Records contained in a dataset
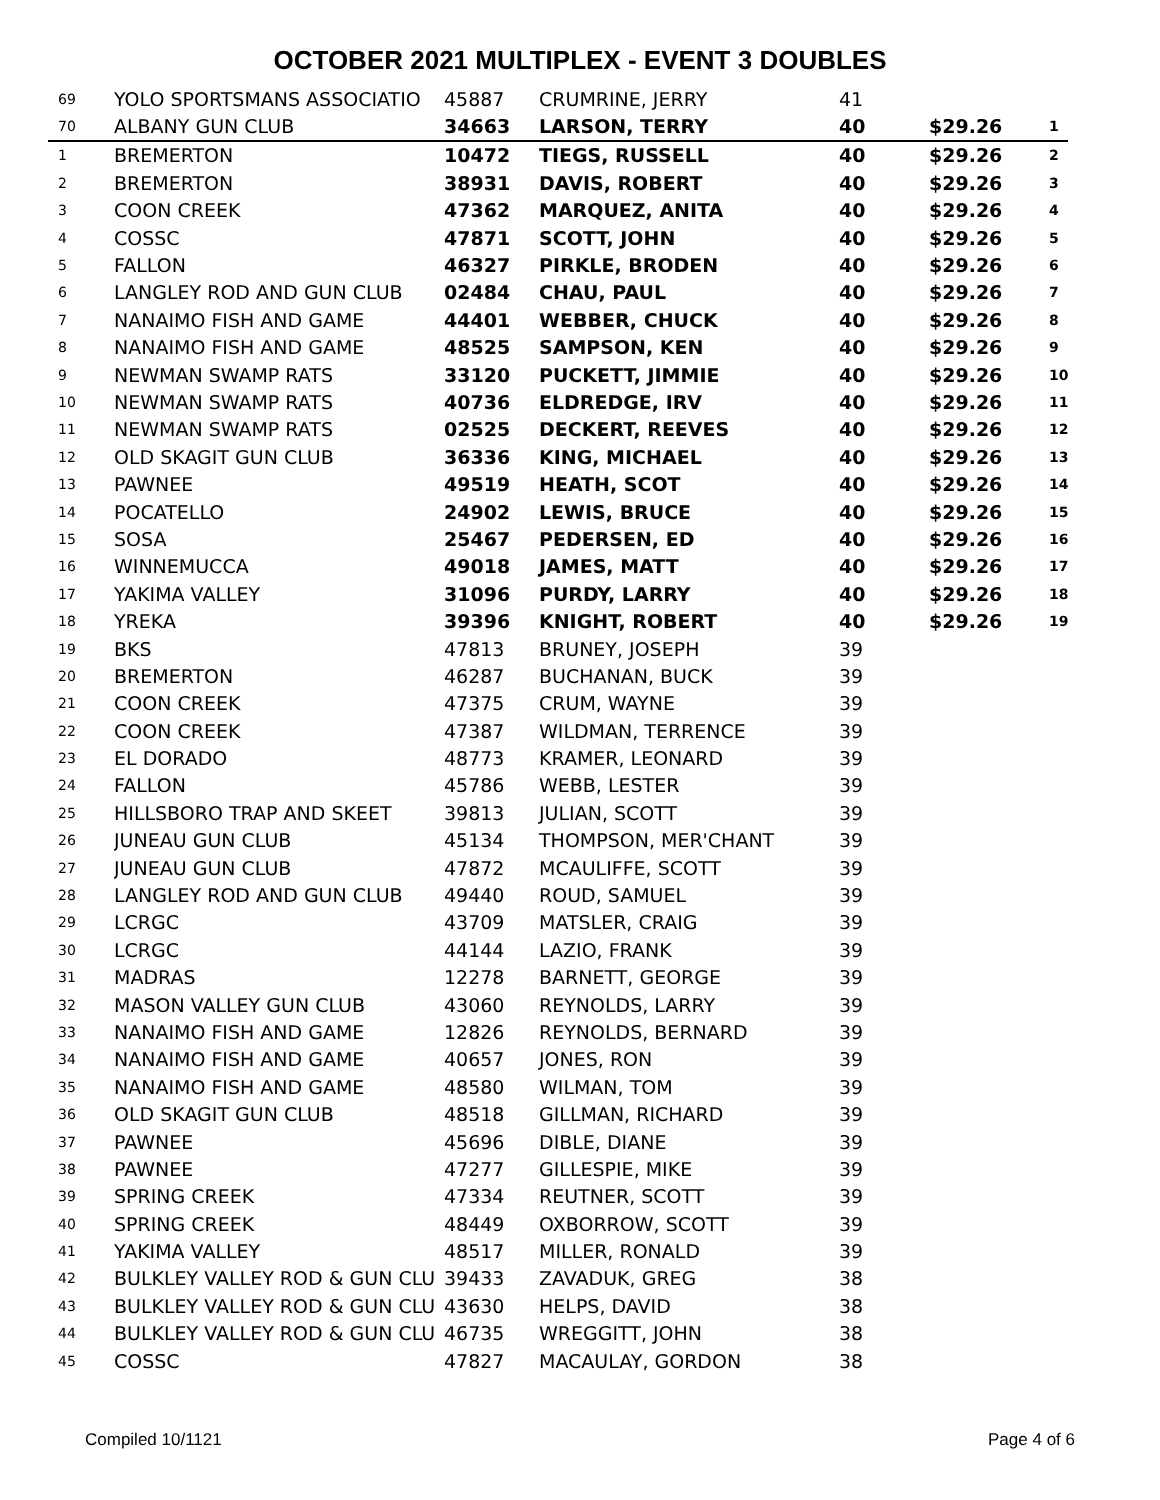OCTOBER 2021 MULTIPLEX - EVENT 3 DOUBLES
| 69 | YOLO SPORTSMANS ASSOCIATIO | 45887 | CRUMRINE, JERRY | 41 | | |
| 70 | ALBANY GUN CLUB | 34663 | LARSON, TERRY | 40 | $29.26 | 1 |
| 1 | BREMERTON | 10472 | TIEGS, RUSSELL | 40 | $29.26 | 2 |
| 2 | BREMERTON | 38931 | DAVIS, ROBERT | 40 | $29.26 | 3 |
| 3 | COON CREEK | 47362 | MARQUEZ, ANITA | 40 | $29.26 | 4 |
| 4 | COSSC | 47871 | SCOTT, JOHN | 40 | $29.26 | 5 |
| 5 | FALLON | 46327 | PIRKLE, BRODEN | 40 | $29.26 | 6 |
| 6 | LANGLEY ROD AND GUN CLUB | 02484 | CHAU, PAUL | 40 | $29.26 | 7 |
| 7 | NANAIMO FISH AND GAME | 44401 | WEBBER, CHUCK | 40 | $29.26 | 8 |
| 8 | NANAIMO FISH AND GAME | 48525 | SAMPSON, KEN | 40 | $29.26 | 9 |
| 9 | NEWMAN SWAMP RATS | 33120 | PUCKETT, JIMMIE | 40 | $29.26 | 10 |
| 10 | NEWMAN SWAMP RATS | 40736 | ELDREDGE, IRV | 40 | $29.26 | 11 |
| 11 | NEWMAN SWAMP RATS | 02525 | DECKERT, REEVES | 40 | $29.26 | 12 |
| 12 | OLD SKAGIT GUN CLUB | 36336 | KING, MICHAEL | 40 | $29.26 | 13 |
| 13 | PAWNEE | 49519 | HEATH, SCOT | 40 | $29.26 | 14 |
| 14 | POCATELLO | 24902 | LEWIS, BRUCE | 40 | $29.26 | 15 |
| 15 | SOSA | 25467 | PEDERSEN, ED | 40 | $29.26 | 16 |
| 16 | WINNEMUCCA | 49018 | JAMES, MATT | 40 | $29.26 | 17 |
| 17 | YAKIMA VALLEY | 31096 | PURDY, LARRY | 40 | $29.26 | 18 |
| 18 | YREKA | 39396 | KNIGHT, ROBERT | 40 | $29.26 | 19 |
| 19 | BKS | 47813 | BRUNEY, JOSEPH | 39 | | |
| 20 | BREMERTON | 46287 | BUCHANAN, BUCK | 39 | | |
| 21 | COON CREEK | 47375 | CRUM, WAYNE | 39 | | |
| 22 | COON CREEK | 47387 | WILDMAN, TERRENCE | 39 | | |
| 23 | EL DORADO | 48773 | KRAMER, LEONARD | 39 | | |
| 24 | FALLON | 45786 | WEBB, LESTER | 39 | | |
| 25 | HILLSBORO TRAP AND SKEET | 39813 | JULIAN, SCOTT | 39 | | |
| 26 | JUNEAU GUN CLUB | 45134 | THOMPSON, MER'CHANT | 39 | | |
| 27 | JUNEAU GUN CLUB | 47872 | MCAULIFFE, SCOTT | 39 | | |
| 28 | LANGLEY ROD AND GUN CLUB | 49440 | ROUD, SAMUEL | 39 | | |
| 29 | LCRGC | 43709 | MATSLER, CRAIG | 39 | | |
| 30 | LCRGC | 44144 | LAZIO, FRANK | 39 | | |
| 31 | MADRAS | 12278 | BARNETT, GEORGE | 39 | | |
| 32 | MASON VALLEY GUN CLUB | 43060 | REYNOLDS, LARRY | 39 | | |
| 33 | NANAIMO FISH AND GAME | 12826 | REYNOLDS, BERNARD | 39 | | |
| 34 | NANAIMO FISH AND GAME | 40657 | JONES, RON | 39 | | |
| 35 | NANAIMO FISH AND GAME | 48580 | WILMAN, TOM | 39 | | |
| 36 | OLD SKAGIT GUN CLUB | 48518 | GILLMAN, RICHARD | 39 | | |
| 37 | PAWNEE | 45696 | DIBLE, DIANE | 39 | | |
| 38 | PAWNEE | 47277 | GILLESPIE, MIKE | 39 | | |
| 39 | SPRING CREEK | 47334 | REUTNER, SCOTT | 39 | | |
| 40 | SPRING CREEK | 48449 | OXBORROW, SCOTT | 39 | | |
| 41 | YAKIMA VALLEY | 48517 | MILLER, RONALD | 39 | | |
| 42 | BULKLEY VALLEY ROD & GUN CLU | 39433 | ZAVADUK, GREG | 38 | | |
| 43 | BULKLEY VALLEY ROD & GUN CLU | 43630 | HELPS, DAVID | 38 | | |
| 44 | BULKLEY VALLEY ROD & GUN CLU | 46735 | WREGGITT, JOHN | 38 | | |
| 45 | COSSC | 47827 | MACAULAY, GORDON | 38 | | |
Compiled 10/1121 Page 4 of 6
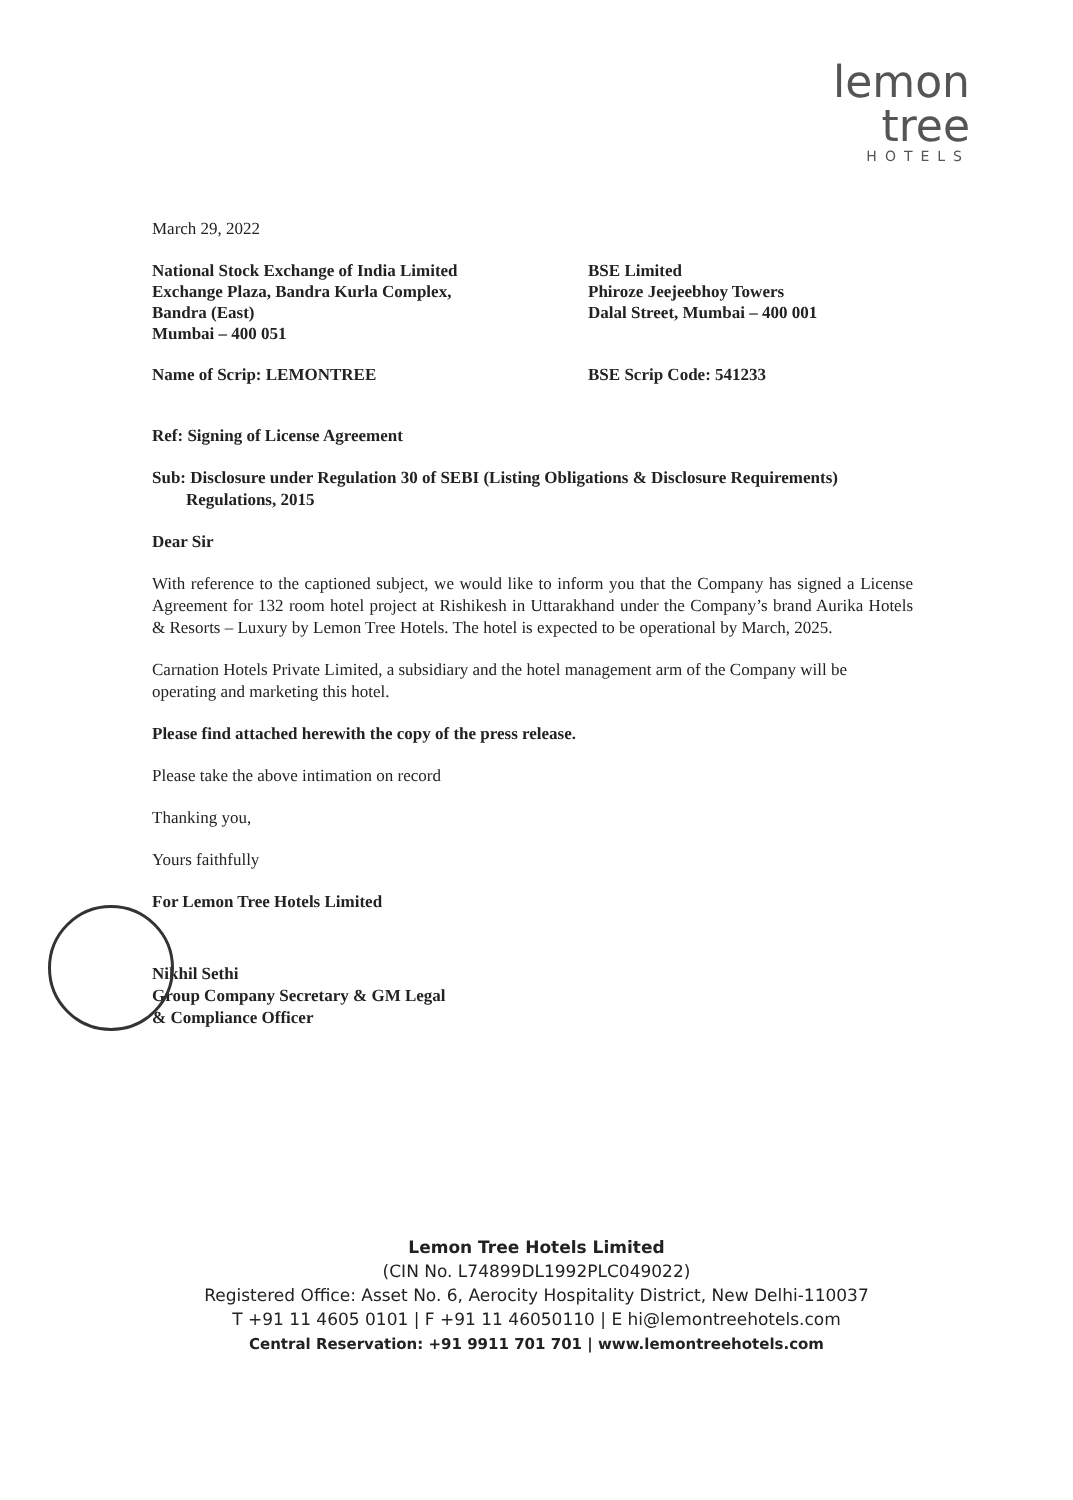lemon tree
HOTELS
March 29, 2022
National Stock Exchange of India Limited
Exchange Plaza, Bandra Kurla Complex,
Bandra (East)
Mumbai – 400 051
BSE Limited
Phiroze Jeejeebhoy Towers
Dalal Street, Mumbai – 400 001
Name of Scrip: LEMONTREE BSE Scrip Code: 541233
Ref: Signing of License Agreement
Sub: Disclosure under Regulation 30 of SEBI (Listing Obligations & Disclosure Requirements)
Regulations, 2015
Dear Sir
With reference to the captioned subject, we would like to inform you that the Company has signed a License Agreement for 132 room hotel project at Rishikesh in Uttarakhand under the Company’s brand Aurika Hotels & Resorts – Luxury by Lemon Tree Hotels. The hotel is expected to be operational by March, 2025.
Carnation Hotels Private Limited, a subsidiary and the hotel management arm of the Company will be operating and marketing this hotel.
Please find attached herewith the copy of the press release.
Please take the above intimation on record
Thanking you,
Yours faithfully
For Lemon Tree Hotels Limited
Nikhil Sethi
Group Company Secretary & GM Legal
& Compliance Officer
Lemon Tree Hotels Limited
(CIN No. L74899DL1992PLC049022)
Registered Office: Asset No. 6, Aerocity Hospitality District, New Delhi-110037
T +91 11 4605 0101 | F +91 11 46050110 | E hi@lemontreehotels.com
Central Reservation: +91 9911 701 701 | www.lemontreehotels.com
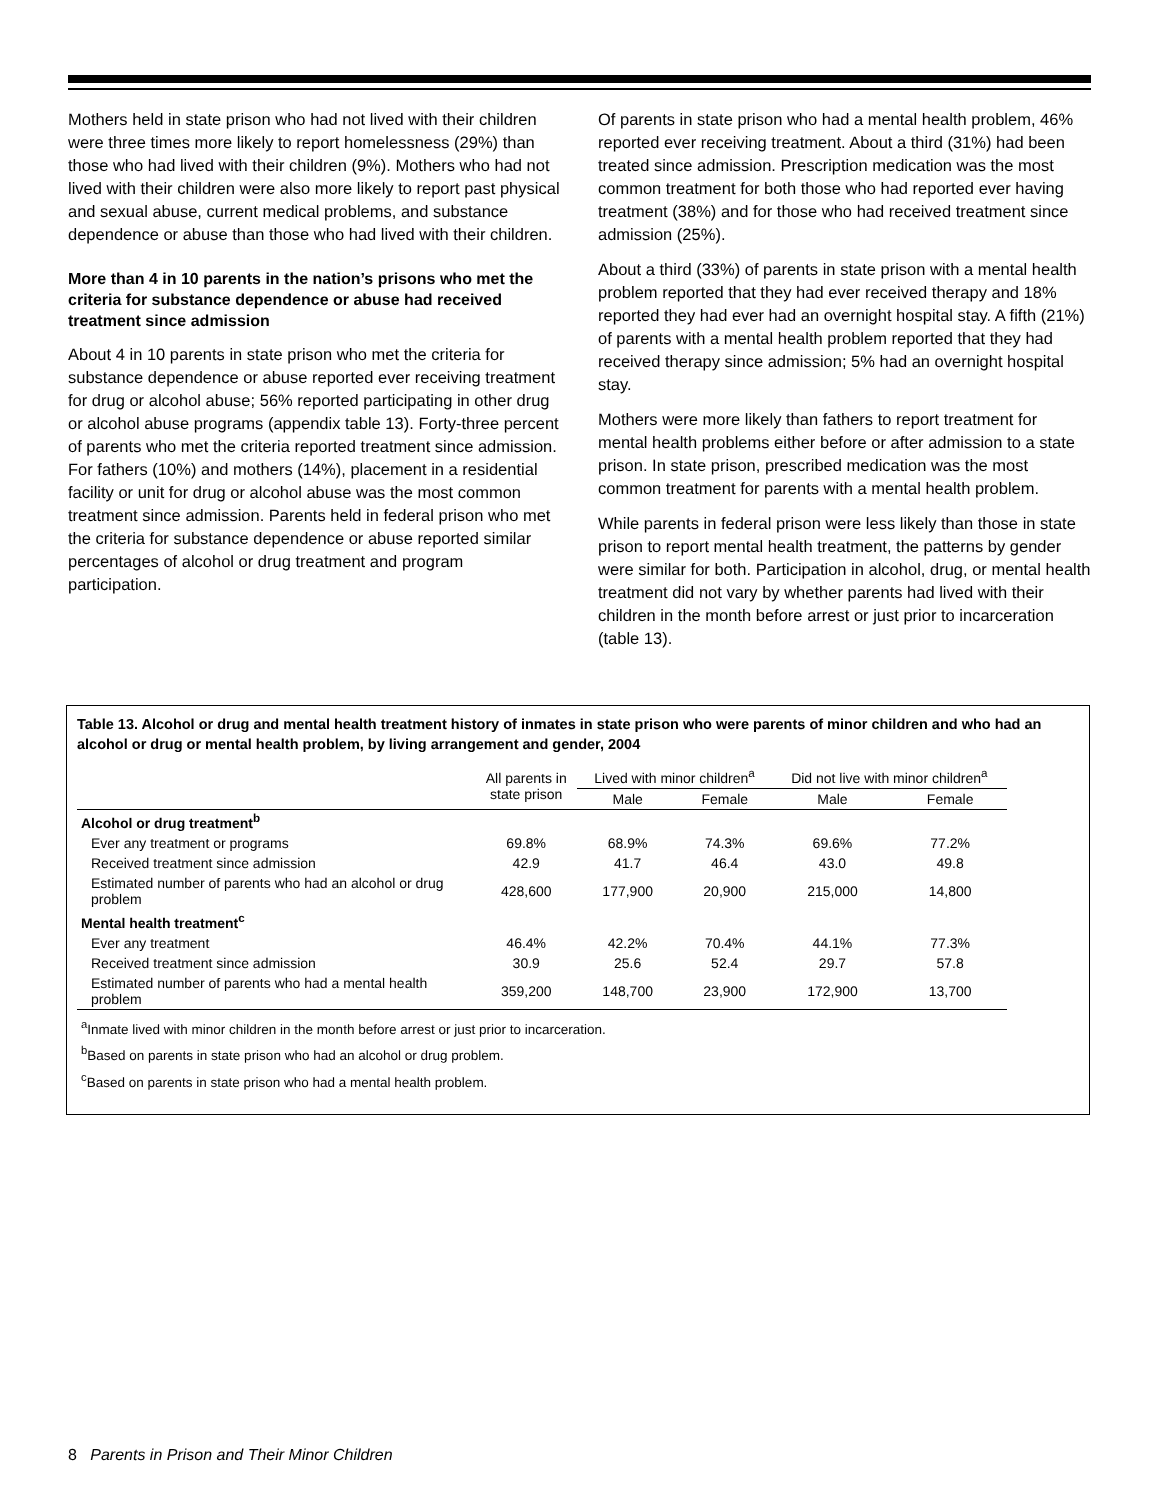Mothers held in state prison who had not lived with their children were three times more likely to report homelessness (29%) than those who had lived with their children (9%). Mothers who had not lived with their children were also more likely to report past physical and sexual abuse, current medical problems, and substance dependence or abuse than those who had lived with their children.
More than 4 in 10 parents in the nation’s prisons who met the criteria for substance dependence or abuse had received treatment since admission
About 4 in 10 parents in state prison who met the criteria for substance dependence or abuse reported ever receiving treatment for drug or alcohol abuse; 56% reported participating in other drug or alcohol abuse programs (appendix table 13). Forty-three percent of parents who met the criteria reported treatment since admission. For fathers (10%) and mothers (14%), placement in a residential facility or unit for drug or alcohol abuse was the most common treatment since admission. Parents held in federal prison who met the criteria for substance dependence or abuse reported similar percentages of alcohol or drug treatment and program participation.
Of parents in state prison who had a mental health problem, 46% reported ever receiving treatment. About a third (31%) had been treated since admission. Prescription medication was the most common treatment for both those who had reported ever having treatment (38%) and for those who had received treatment since admission (25%).
About a third (33%) of parents in state prison with a mental health problem reported that they had ever received therapy and 18% reported they had ever had an overnight hospital stay. A fifth (21%) of parents with a mental health problem reported that they had received therapy since admission; 5% had an overnight hospital stay.
Mothers were more likely than fathers to report treatment for mental health problems either before or after admission to a state prison. In state prison, prescribed medication was the most common treatment for parents with a mental health problem.
While parents in federal prison were less likely than those in state prison to report mental health treatment, the patterns by gender were similar for both. Participation in alcohol, drug, or mental health treatment did not vary by whether parents had lived with their children in the month before arrest or just prior to incarceration (table 13).
Table 13. Alcohol or drug and mental health treatment history of inmates in state prison who were parents of minor children and who had an alcohol or drug or mental health problem, by living arrangement and gender, 2004
| | All parents in state prison | Lived with minor children<sup>a</sup> | | Did not live with minor children<sup>a</sup> | |
| --- | --- | --- | --- | --- | --- |
| | | Male | Female | Male | Female |
| Alcohol or drug treatment<sup>b</sup> | | | | | |
| Ever any treatment or programs | 69.8% | 68.9% | 74.3% | 69.6% | 77.2% |
| Received treatment since admission | 42.9 | 41.7 | 46.4 | 43.0 | 49.8 |
| Estimated number of parents who had an alcohol or drug problem | 428,600 | 177,900 | 20,900 | 215,000 | 14,800 |
| Mental health treatment<sup>c</sup> | | | | | |
| Ever any treatment | 46.4% | 42.2% | 70.4% | 44.1% | 77.3% |
| Received treatment since admission | 30.9 | 25.6 | 52.4 | 29.7 | 57.8 |
| Estimated number of parents who had a mental health problem | 359,200 | 148,700 | 23,900 | 172,900 | 13,700 |
<sup>a</sup> Inmate lived with minor children in the month before arrest or just prior to incarceration.
<sup>b</sup> Based on parents in state prison who had an alcohol or drug problem.
<sup>c</sup> Based on parents in state prison who had a mental health problem.
8 Parents in Prison and Their Minor Children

■ **PROBLEM STATEMENT**: What you return should consist solely of the lines from the one containing "<sup>b</sup> Based on" through the end of the entries above, reproduced exactly.

■ **OUTPUT FOR THIS EXERCISE**:
<sup>b</sup> Based on parents in state prison who had an alcohol or drug problem.
<sup>c</sup> Based on parents in state prison who had a mental health problem.
8 Parents in Prison and Their Minor Children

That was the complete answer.